* PROBLEM STATEMENT
Only one stretch of the listing below is wanted. Begin at the line that has "Ms. Dragan explained", stop after the line that has "Christopher Edeh - AFSEA", and repeat every line in between exactly.

* GIVEN ENTRIES
══════

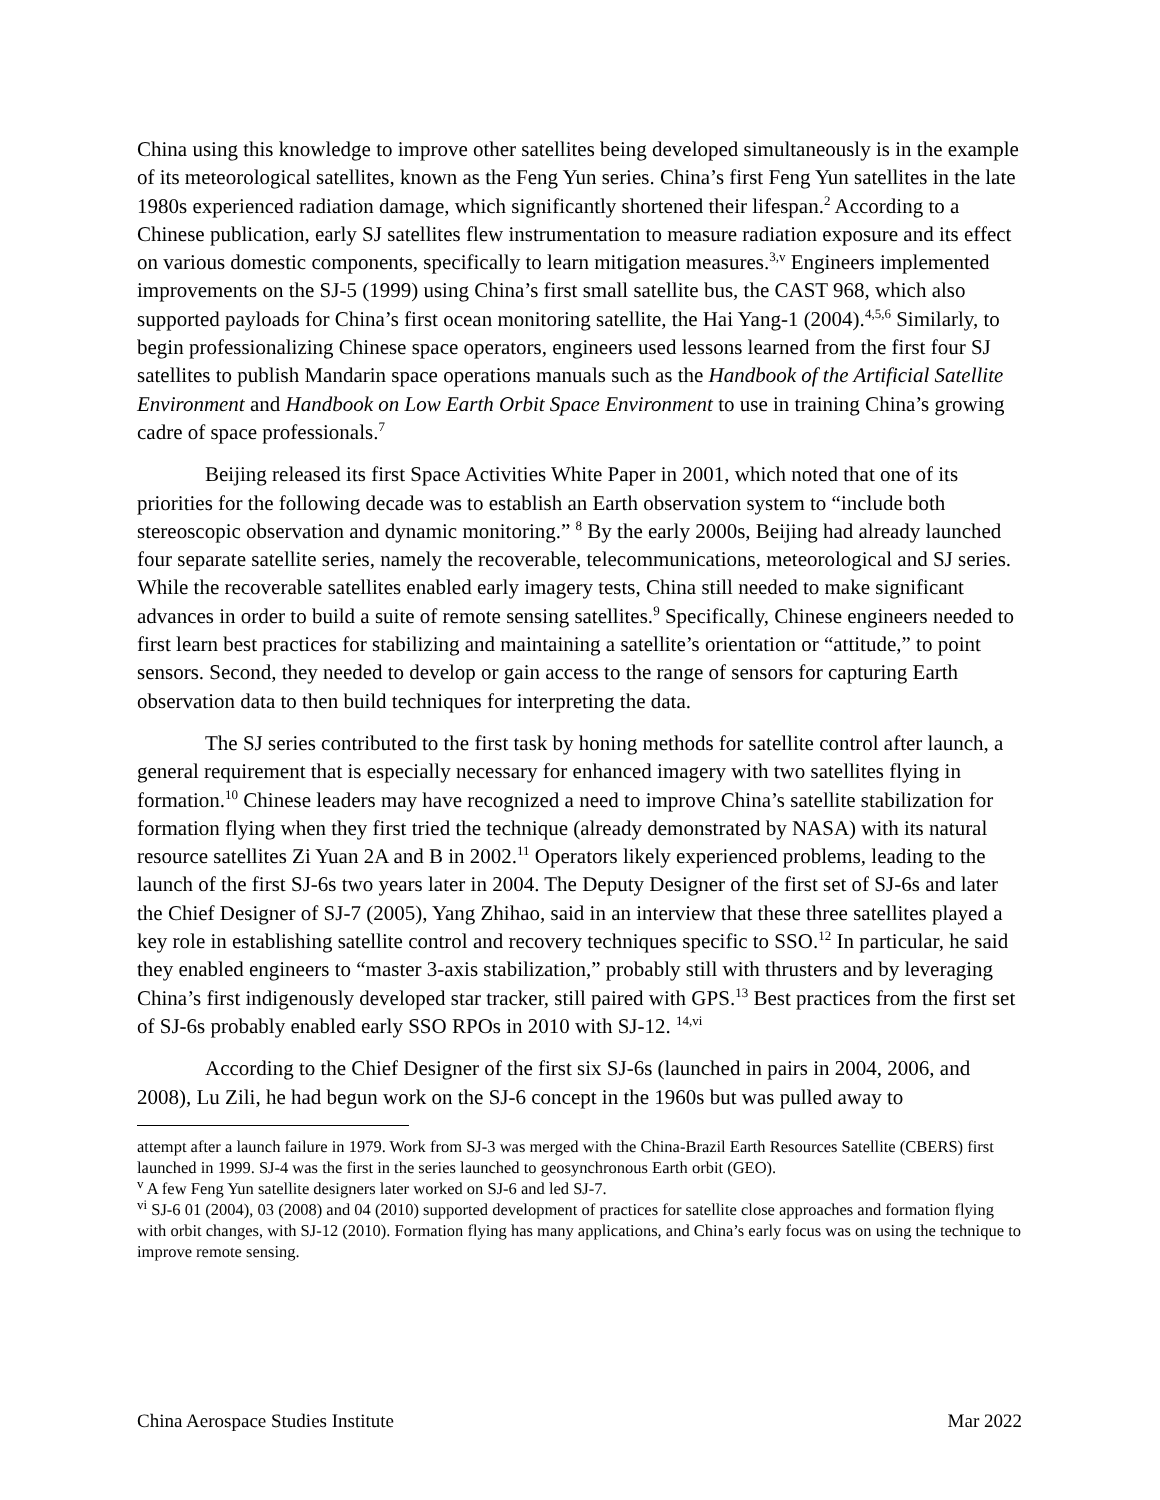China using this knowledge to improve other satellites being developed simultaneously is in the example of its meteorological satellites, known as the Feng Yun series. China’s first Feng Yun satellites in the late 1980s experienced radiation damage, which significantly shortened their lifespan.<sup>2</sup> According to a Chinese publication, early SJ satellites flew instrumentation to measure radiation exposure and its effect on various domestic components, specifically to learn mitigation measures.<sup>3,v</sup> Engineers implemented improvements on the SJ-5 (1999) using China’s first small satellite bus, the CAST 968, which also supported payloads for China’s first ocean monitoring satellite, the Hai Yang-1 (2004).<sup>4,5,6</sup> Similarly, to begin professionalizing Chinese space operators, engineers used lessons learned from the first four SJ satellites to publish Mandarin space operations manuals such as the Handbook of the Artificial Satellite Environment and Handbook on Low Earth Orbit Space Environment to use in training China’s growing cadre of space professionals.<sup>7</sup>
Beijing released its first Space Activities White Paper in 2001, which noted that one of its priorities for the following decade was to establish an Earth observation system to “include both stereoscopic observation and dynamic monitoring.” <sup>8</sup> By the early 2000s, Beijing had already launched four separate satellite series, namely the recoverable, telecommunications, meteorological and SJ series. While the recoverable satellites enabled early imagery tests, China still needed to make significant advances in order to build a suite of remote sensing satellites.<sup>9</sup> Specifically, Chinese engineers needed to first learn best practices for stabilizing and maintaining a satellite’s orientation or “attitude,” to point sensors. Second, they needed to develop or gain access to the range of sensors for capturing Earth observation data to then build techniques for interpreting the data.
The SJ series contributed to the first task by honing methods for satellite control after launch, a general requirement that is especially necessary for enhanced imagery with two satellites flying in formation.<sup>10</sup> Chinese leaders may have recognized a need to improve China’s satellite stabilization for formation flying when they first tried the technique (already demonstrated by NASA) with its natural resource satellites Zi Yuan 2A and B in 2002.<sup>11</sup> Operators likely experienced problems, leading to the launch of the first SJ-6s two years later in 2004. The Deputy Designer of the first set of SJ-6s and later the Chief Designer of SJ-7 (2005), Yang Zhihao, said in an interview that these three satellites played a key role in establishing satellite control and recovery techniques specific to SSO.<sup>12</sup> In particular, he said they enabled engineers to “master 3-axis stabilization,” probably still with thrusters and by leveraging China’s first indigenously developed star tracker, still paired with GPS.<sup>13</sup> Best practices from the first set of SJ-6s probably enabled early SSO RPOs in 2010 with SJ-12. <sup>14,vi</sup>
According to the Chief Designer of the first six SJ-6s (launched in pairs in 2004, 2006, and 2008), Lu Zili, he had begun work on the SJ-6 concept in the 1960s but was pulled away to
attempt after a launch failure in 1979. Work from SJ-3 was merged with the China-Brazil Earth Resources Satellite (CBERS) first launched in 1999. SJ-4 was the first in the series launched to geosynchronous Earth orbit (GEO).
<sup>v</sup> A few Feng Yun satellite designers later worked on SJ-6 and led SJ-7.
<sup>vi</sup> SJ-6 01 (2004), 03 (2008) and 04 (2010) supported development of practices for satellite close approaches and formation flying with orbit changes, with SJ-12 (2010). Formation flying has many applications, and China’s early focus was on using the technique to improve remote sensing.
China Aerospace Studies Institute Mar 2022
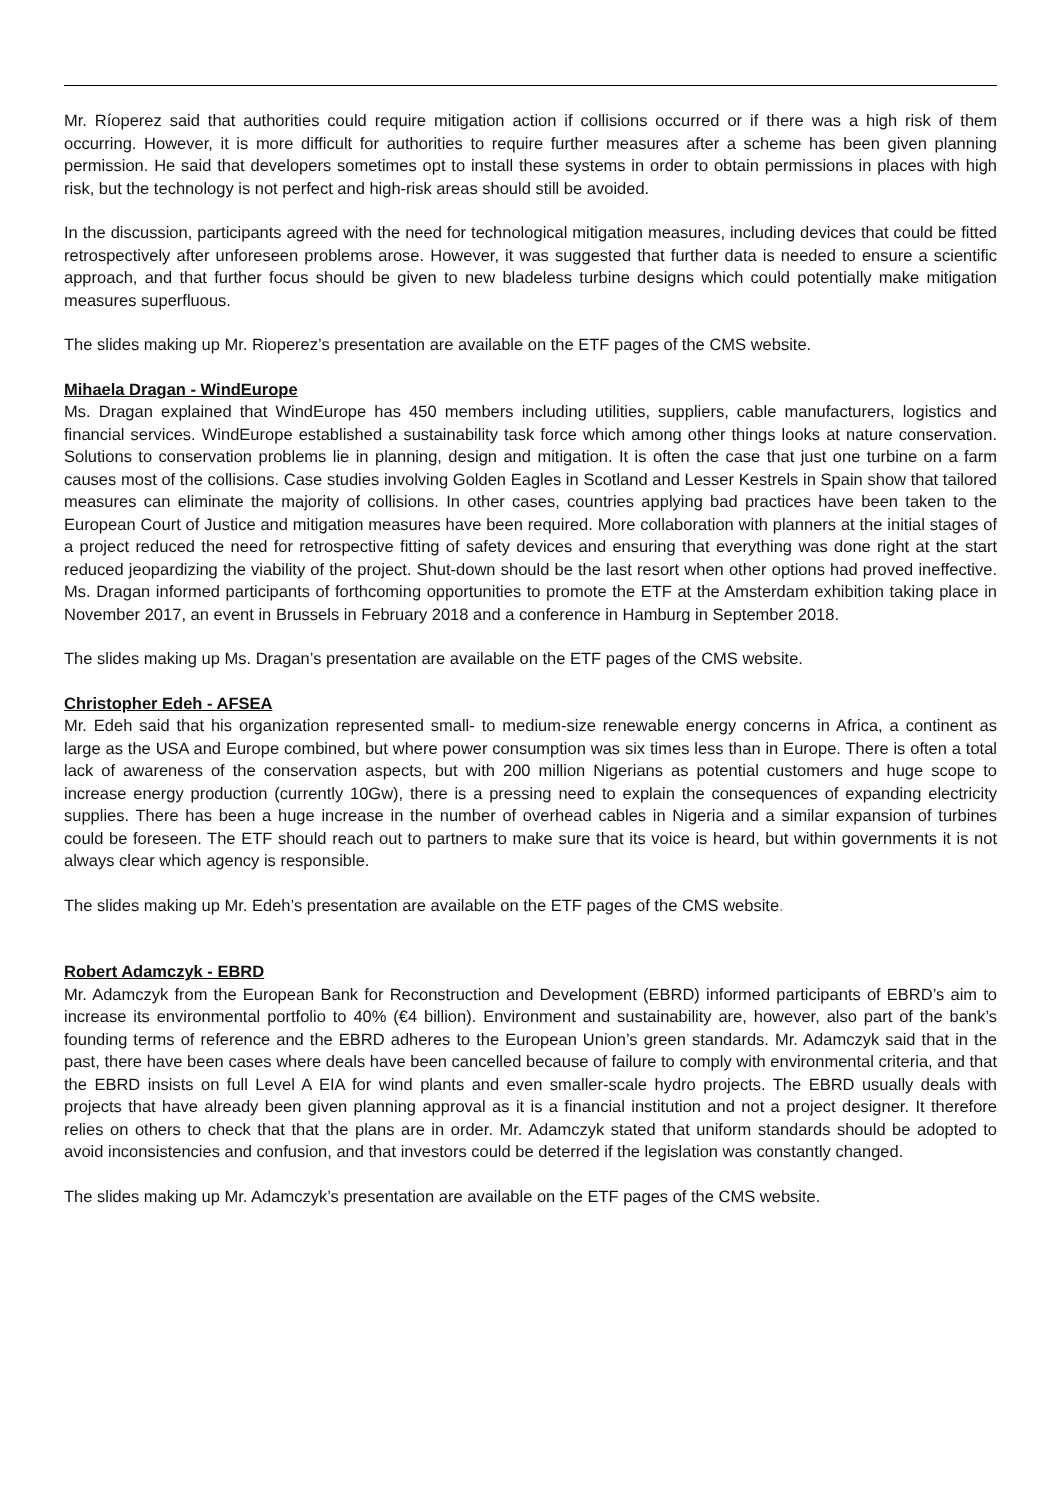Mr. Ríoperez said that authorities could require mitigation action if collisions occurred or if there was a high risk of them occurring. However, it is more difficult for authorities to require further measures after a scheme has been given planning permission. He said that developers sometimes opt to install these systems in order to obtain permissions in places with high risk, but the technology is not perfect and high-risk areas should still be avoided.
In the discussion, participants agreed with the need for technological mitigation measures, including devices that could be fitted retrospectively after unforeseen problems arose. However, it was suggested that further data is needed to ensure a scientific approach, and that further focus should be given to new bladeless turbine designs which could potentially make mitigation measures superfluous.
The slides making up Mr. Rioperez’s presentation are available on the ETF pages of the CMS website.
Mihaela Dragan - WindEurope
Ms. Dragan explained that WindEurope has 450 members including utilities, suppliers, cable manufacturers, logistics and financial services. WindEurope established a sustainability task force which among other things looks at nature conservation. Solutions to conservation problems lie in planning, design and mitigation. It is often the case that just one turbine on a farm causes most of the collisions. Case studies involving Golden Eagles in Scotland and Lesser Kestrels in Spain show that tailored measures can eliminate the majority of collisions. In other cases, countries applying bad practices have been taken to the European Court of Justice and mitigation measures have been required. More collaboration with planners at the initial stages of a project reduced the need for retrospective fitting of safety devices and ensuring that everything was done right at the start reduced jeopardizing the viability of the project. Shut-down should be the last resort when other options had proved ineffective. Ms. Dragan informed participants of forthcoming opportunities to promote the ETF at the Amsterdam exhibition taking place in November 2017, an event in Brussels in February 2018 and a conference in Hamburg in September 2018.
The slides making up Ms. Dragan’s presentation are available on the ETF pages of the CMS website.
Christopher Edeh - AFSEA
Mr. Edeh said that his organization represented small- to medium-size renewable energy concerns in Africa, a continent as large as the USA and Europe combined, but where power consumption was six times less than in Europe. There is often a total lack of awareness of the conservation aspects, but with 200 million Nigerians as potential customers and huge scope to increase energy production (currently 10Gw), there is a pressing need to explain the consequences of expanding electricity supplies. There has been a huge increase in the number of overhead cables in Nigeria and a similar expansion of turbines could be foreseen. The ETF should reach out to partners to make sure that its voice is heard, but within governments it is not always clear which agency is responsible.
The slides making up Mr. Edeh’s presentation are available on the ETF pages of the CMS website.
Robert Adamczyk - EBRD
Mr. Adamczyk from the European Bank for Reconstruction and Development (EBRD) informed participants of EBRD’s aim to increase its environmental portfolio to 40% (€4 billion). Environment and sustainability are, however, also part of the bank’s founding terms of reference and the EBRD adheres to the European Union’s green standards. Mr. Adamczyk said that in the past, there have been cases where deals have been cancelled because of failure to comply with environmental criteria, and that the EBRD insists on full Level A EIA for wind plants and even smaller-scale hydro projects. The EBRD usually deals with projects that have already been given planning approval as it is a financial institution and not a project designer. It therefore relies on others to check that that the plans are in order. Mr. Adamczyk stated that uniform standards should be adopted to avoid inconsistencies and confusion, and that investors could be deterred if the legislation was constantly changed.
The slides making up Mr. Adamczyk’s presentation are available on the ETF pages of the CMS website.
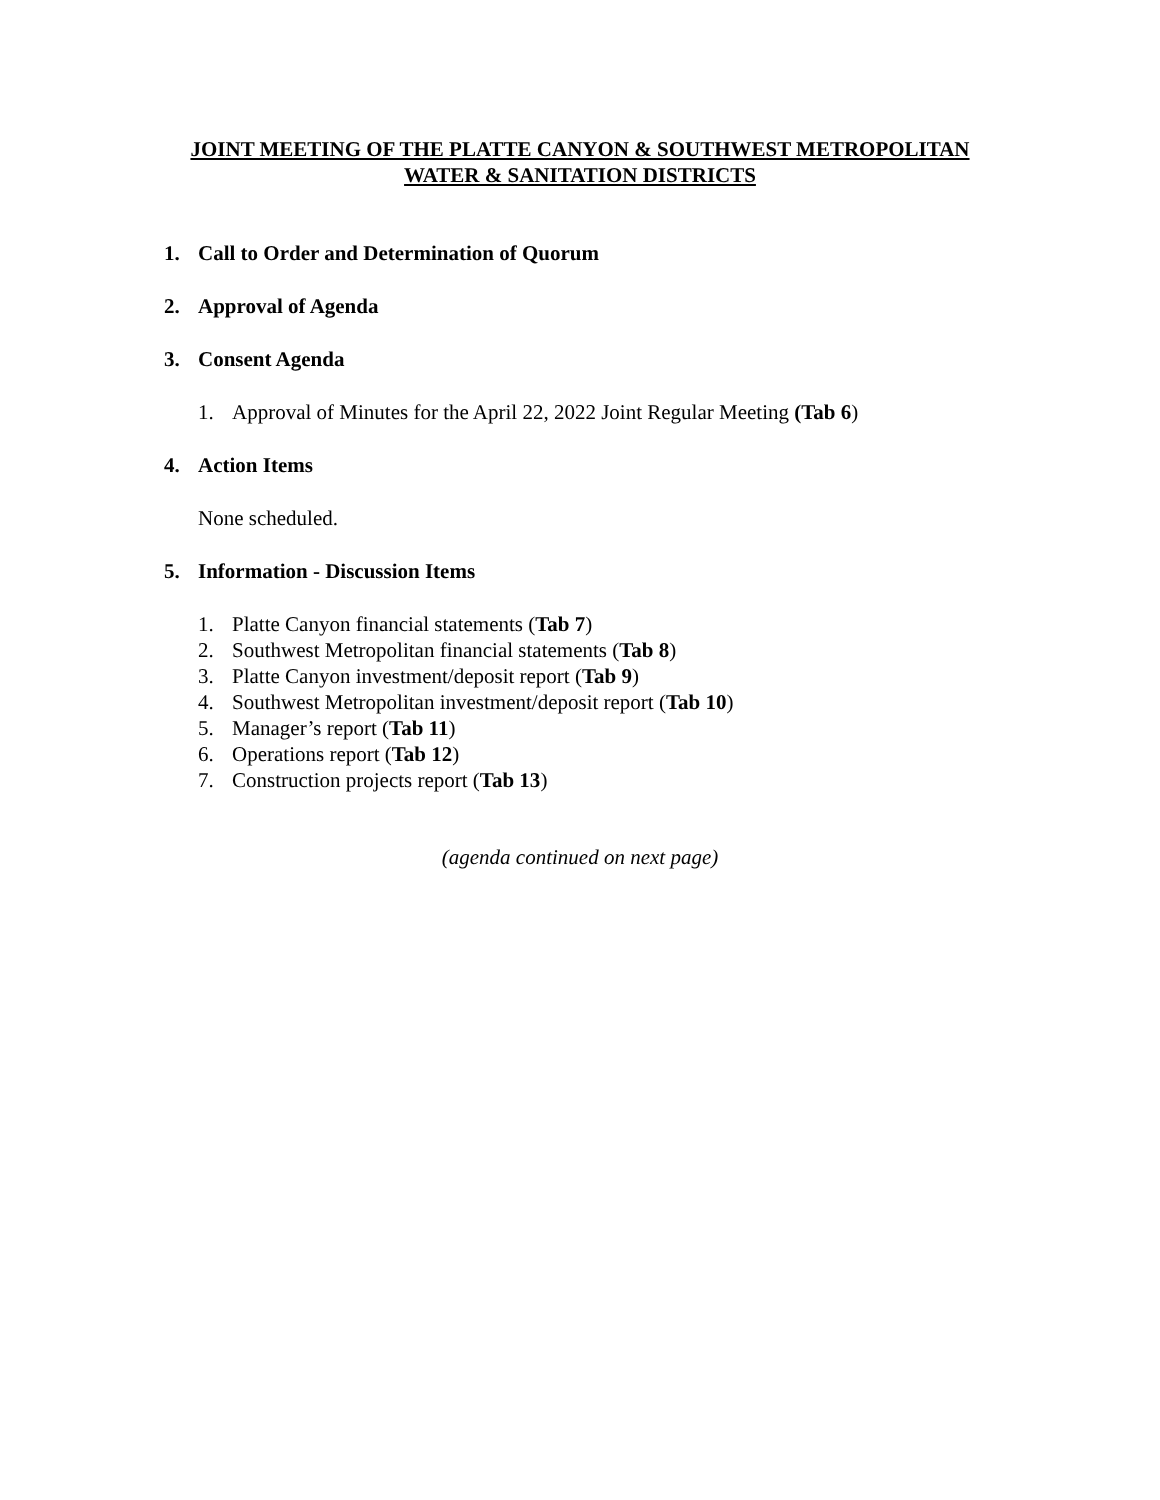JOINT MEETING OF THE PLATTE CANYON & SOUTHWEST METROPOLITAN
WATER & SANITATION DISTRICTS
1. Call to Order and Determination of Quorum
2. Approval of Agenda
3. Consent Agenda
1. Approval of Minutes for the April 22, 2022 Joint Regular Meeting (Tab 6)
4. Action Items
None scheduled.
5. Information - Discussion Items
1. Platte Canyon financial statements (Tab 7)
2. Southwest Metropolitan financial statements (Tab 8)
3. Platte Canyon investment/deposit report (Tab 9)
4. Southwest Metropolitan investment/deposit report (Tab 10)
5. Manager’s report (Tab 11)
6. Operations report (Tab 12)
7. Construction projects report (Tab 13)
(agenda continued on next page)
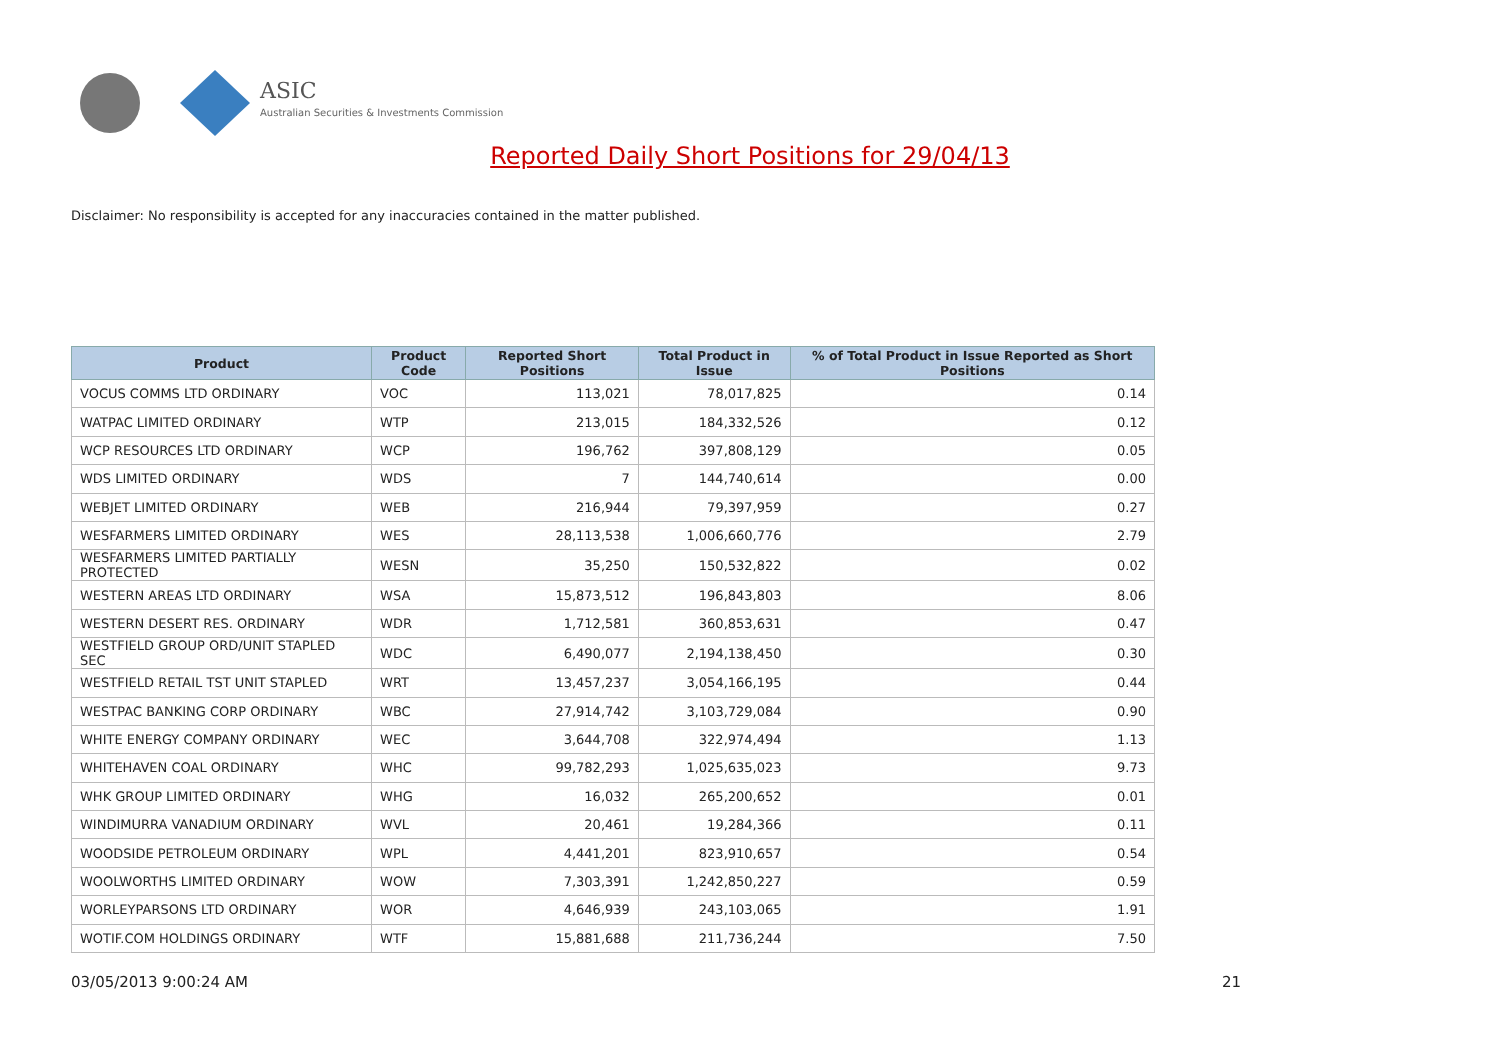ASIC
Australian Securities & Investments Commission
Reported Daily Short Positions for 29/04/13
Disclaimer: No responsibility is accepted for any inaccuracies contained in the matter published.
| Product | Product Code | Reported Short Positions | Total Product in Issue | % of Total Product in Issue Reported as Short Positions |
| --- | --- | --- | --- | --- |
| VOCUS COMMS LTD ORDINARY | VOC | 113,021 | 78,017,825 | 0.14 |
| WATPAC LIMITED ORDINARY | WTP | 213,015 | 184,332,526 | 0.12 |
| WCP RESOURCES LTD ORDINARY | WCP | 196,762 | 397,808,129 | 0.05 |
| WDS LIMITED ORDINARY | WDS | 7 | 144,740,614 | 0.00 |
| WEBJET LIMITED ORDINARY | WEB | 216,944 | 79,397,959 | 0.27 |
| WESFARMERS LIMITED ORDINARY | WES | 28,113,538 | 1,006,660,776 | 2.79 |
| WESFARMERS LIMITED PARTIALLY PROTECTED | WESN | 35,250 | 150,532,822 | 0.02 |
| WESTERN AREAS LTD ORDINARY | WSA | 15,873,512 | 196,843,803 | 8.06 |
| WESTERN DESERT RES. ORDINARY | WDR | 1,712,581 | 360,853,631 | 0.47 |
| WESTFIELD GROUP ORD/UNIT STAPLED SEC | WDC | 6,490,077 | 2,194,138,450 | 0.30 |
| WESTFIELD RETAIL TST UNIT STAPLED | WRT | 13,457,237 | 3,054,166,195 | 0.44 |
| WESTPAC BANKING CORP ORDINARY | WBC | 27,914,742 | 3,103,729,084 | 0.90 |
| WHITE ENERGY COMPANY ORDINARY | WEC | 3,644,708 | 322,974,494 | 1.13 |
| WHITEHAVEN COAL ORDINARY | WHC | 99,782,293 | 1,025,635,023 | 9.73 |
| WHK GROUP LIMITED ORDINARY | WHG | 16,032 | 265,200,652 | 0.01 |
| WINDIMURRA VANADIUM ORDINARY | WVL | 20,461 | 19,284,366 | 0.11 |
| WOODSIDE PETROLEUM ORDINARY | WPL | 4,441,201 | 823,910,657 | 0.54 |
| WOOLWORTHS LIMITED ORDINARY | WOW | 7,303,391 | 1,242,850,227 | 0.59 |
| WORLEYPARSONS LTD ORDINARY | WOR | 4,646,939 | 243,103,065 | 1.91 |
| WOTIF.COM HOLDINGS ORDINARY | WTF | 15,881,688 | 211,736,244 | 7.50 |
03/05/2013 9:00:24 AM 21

══════

* ANSWER TO THE PROBLEM
Ms. Dragan explained that WindEurope has 450 members including utilities, suppliers, cable manufacturers, logistics and financial services. WindEurope established a sustainability task force which among other things looks at nature conservation. Solutions to conservation problems lie in planning, design and mitigation. It is often the case that just one turbine on a farm causes most of the collisions. Case studies involving Golden Eagles in Scotland and Lesser Kestrels in Spain show that tailored measures can eliminate the majority of collisions. In other cases, countries applying bad practices have been taken to the European Court of Justice and mitigation measures have been required. More collaboration with planners at the initial stages of a project reduced the need for retrospective fitting of safety devices and ensuring that everything was done right at the start reduced jeopardizing the viability of the project. Shut-down should be the last resort when other options had proved ineffective. Ms. Dragan informed participants of forthcoming opportunities to promote the ETF at the Amsterdam exhibition taking place in November 2017, an event in Brussels in February 2018 and a conference in Hamburg in September 2018.
The slides making up Ms. Dragan’s presentation are available on the ETF pages of the CMS website.
Christopher Edeh - AFSEA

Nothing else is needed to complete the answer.